## Supplied passage
───

But this sin cannot be hidden. Bathsheba’s husband is out on the front, the place where David should have been. If he had been there, he would not have gotten into this disastrous mess. When Uriah comes home after the battles are all over, it will become obvious to him and to everyone that Bathsheba has been unfaithful. And if those severe adultery laws were ever used, this would have been a time that they would be used, because the proof of her infidelity would be so absolute, so certain.   
 
So David sent this word to Joab: “Send me Uriah the Hittite.” And Joab sent him to David. When Uriah came to him, David asked him how Joab was, how the soldiers were and how the war was going. Then David said to Uriah, “Go down to your house and wash your feet.” So Uriah left the palace, and a gift from the king was sent after him. But Uriah slept at the entrance to the palace with all his master’s servants and did not go down to his house. – 2 Samuel 11:6-9

What should David have done? He should have confessed. He should have protected Bathsheba if possible. If her unfaithfulness was in any way a result of David pressuring her (which is likely – who would feel comfortable saying no to a king?), David should have taken full responsibility and said that she had no choice. This would almost certainly have preserved her life and quite possibly would have restored her relationship with her husband.

───

## Data rows
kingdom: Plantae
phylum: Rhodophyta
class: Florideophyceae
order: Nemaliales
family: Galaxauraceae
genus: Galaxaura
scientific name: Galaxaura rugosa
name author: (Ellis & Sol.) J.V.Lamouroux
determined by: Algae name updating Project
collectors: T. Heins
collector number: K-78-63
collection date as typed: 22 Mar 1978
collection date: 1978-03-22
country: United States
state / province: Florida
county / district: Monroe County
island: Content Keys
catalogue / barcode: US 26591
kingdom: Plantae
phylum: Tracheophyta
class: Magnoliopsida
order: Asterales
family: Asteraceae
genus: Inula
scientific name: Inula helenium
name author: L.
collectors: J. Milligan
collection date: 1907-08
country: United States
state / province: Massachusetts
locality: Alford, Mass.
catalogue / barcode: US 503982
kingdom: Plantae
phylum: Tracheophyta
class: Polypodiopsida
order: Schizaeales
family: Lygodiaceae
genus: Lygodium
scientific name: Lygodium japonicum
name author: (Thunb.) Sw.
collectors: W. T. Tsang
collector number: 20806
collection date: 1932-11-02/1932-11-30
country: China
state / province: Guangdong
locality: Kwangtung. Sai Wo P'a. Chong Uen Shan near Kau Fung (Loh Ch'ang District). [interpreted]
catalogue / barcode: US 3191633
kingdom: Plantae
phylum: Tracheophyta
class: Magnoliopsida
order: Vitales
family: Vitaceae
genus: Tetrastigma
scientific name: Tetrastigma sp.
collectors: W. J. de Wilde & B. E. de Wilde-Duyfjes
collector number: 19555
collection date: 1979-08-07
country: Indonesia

───

Reproduce the passage about David and Bathsheba verbatim, between "But this sin" and "absolute, so certain.", inclusive.

## Solved problem
But this sin cannot be hidden. Bathsheba’s husband is out on the front, the place where David should have been. If he had been there, he would not have gotten into this disastrous mess. When Uriah comes home after the battles are all over, it will become obvious to him and to everyone that Bathsheba has been unfaithful. And if those severe adultery laws were ever used, this would have been a time that they would be used, because the proof of her infidelity would be so absolute, so certain.